In other words, we're going to “pull a Canonical”.

So, here's what a 64-bit ELF file header looks like:

Now, I realize that's a lot to take in - a lot of this stuff doesn't make sense yet.

Before we start writing any code, let's do some basic exploration by hand. According to that diagram, at offset 62 in the file, there's an “index of entry with section names”. For our hello executable, that's…

$ # -s = seek, -l = length
$ xxd -s 62 -l 2 ./hello
0000003e: 0500                                     ..

The bytes 05 and 00 - now, we're dealing with a little-endian file, so that means 0x0005, which is just 5. So the fifth section header in the table contains section names.

At this point we have no idea what sections are, but I think it's safe to say that the file is divided into them and that their beginning and size is stored in those section headers.

The section header table starts at…

$ # -g = group size, -e = little-endian
$ xxd -s 40 -l 8 -g 8 -e ./hello
00000028: 0000000000002140

0x2140, which is…

$ echo $((0x2140))
8512
Cool bear's hot tip

Even though xxd itself doesn't support hexadecimal notation, we can perform shell arithmetic with $((expr))!

According to the Wikipedia page on ELF, every section header contains the offset in the file where the section data is stored… at offset 0x18!

Every section header has length 0x40, and we want the fifth one, so…

$ xxd -s $((0x2140 + 0x40 * 5 + 0x18)) -l 8 -g 8 -e ./hello
00002298: 0000000000002118                   .!......

That means that the data of the section that contains section names should be at 0x2118. Let's check it out:

$ xxd -s $((0x2118)) ./hello | head -4
00002118: 002e 7379 6d74 6162 002e 7374 7274 6162  ..symtab..strtab
00002128: 002e 7368 7374 7274 6162 002e 7465 7874  ..shstrtab..text
00002138: 002e 6461 7461 0000 0000 0000 0000 0000  ..data..........
00002148: 0000 0000 0000 0000 0000 0000 0000 0000  ................

…those are the strings we noticed earlier, when randomly paging through the dump!

Well, that's one mystery solved. Onto the next hundred or so.

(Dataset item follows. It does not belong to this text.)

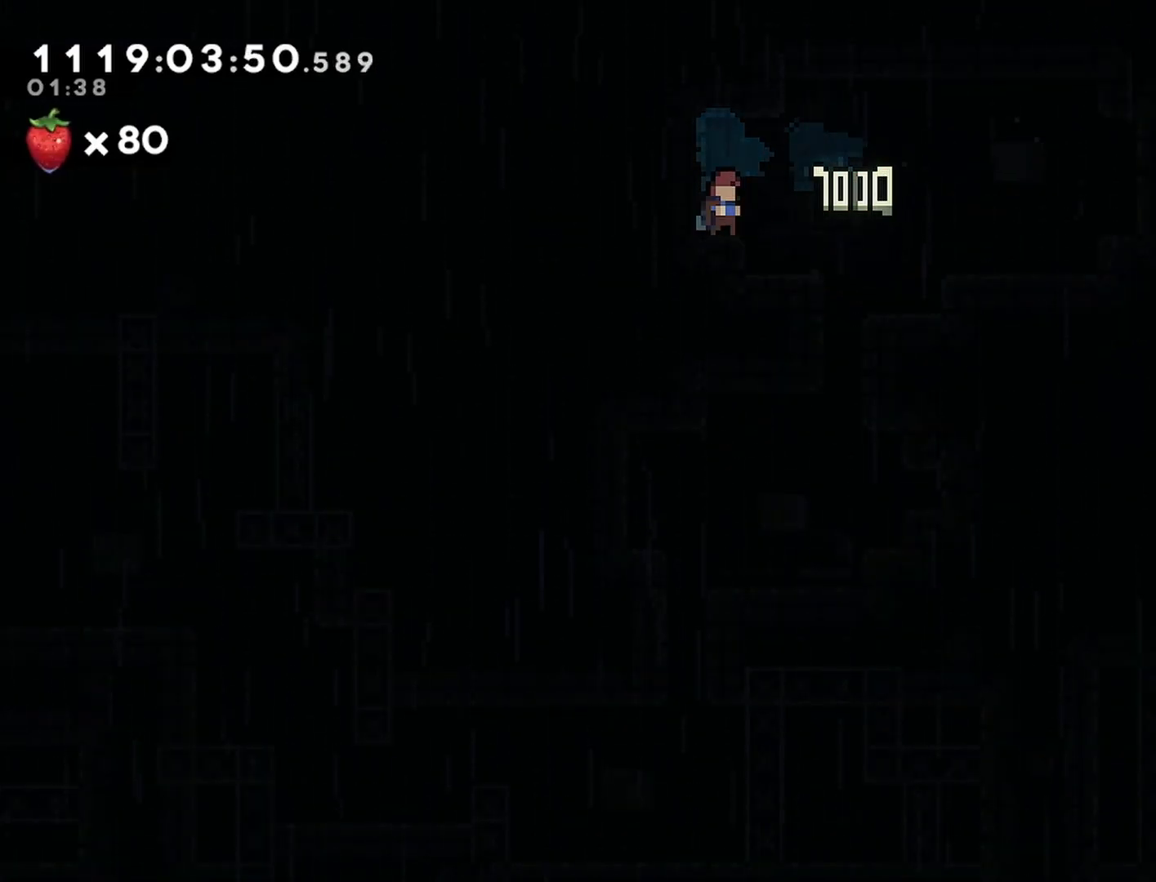
{"buttons": ["DPAD_DOWN", "DPAD_RIGHT"], "left_stick": "center", "right_stick": "center", "events": [[67, "DPAD_DOWN", "down"], [83, "DPAD_LEFT", "up"], [83, "DPAD_RIGHT", "down"], [150, "DPAD_RIGHT", "up"], [167, "DPAD_LEFT", "down"], [183, "DPAD_DOWN", "up"], [217, "DPAD_DOWN", "down"], [233, "DPAD_LEFT", "up"], [250, "DPAD_RIGHT", "down"], [317, "DPAD_RIGHT", "up"], [367, "DPAD_DOWN", "up"], [367, "DPAD_LEFT", "down"], [450, "DPAD_DOWN", "down"], [450, "DPAD_LEFT", "up"], [483, "DPAD_RIGHT", "down"]]}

It was fun looking through the file by hand, and we learned to use xxd to do exactly that (which might definitely come in handy in the nuclear winter if a graphical hex viewer/editor isn't available), but we probably want to start writing an actual parser now.

We'll name our library delf, for demystify ELF

$ cargo new --lib delf
$ cd delf
$ cargo add nom
      Adding nom v5.1.0 to dependencies

For convenience, we'll add a parse module with an Input and Result type:

// in `delf/src/lib.rs`

mod parse;
// in `delf/src/parse.rs`
pub type Input<'a> = &'a [u8];
pub type Result<'a, O> = nom::IResult<Input<'a>, O, nom::error::VerboseError<Input<'a>>>;

We can parse the first 16 bytes pretty trivially:

Like I said earlier, we're not going to bother with big-endian ELFs, or 32-bit ELFs, so we can hardcode a few values. Let's get started!

// in `delf/src/lib.rs`

#[derive(Debug)]
pub struct File {
    // we'll add fields as we go
}

impl File {
    const MAGIC: &'static [u8] = &[0x7f, 0x45, 0x4c, 0x46];

    pub fn parse(i: parse::Input) -> parse::Result<Self> {
        use nom::{
            bytes::complete::{tag, take},
            error::context,
            sequence::tuple,
        };
        let (i, _) = tuple((
            // -------
            context("Magic", tag(Self::MAGIC)),
            context("Class", tag(&[0x2])),
            context("Endianness", tag(&[0x1])),
            context("Version", tag(&[0x1])),
            context("OS ABI", tag(&[0x0])),
            // -------
            context("Padding", take(8_usize)),
        ))(i)?;
        Ok((i, Self {}))
    }
}

That looks reasonable. Let's make another crate to test the delf crate. We'll name it “elk”, for “Executable & Linker Kit”

$ cargo new --bin elk
$ cargo add ../delf
      Adding delf (unknown version) to dependencies
// in `src/elk/main.rs`

use std::{env, error::Error, fs};

fn main() -> Result<(), Box<dyn Error>> {
    let input_path = env::args().skip(1).next().expect("usage: elk FILE");
    let input = fs::read(&input_path)?;
    delf::File::parse(&input[..]).map_err(|e| format!("{:?}", e))?;
    println!("input is a supported ELF file!");

    Ok(())
}

And take it for a spin:

$ ./target/debug/elk /bin/true
input is a supported ELF file!

Good! Good start.

Now we'll have to deal with some enums

Let's start with the type - declaring an enum in Rust is simple enough. We'll want to derive some useful traits - Debug for printing, Clone and Copy so it has copy semantics (instead of transmitting ownership), PartialEq and Eq to compare Type values for equality.

// in `delf/src/lib.rs`

#[derive(Debug, Clone, Copy, PartialEq, Eq)]
pub enum Type {
    None,
    Rel,
    Exec,
    Dyn,
    Core,
}

When reading our ELF file though, we won't get a Type - we'll get a u16. And similarly, when we write out an ELF file, we'll also need a u16.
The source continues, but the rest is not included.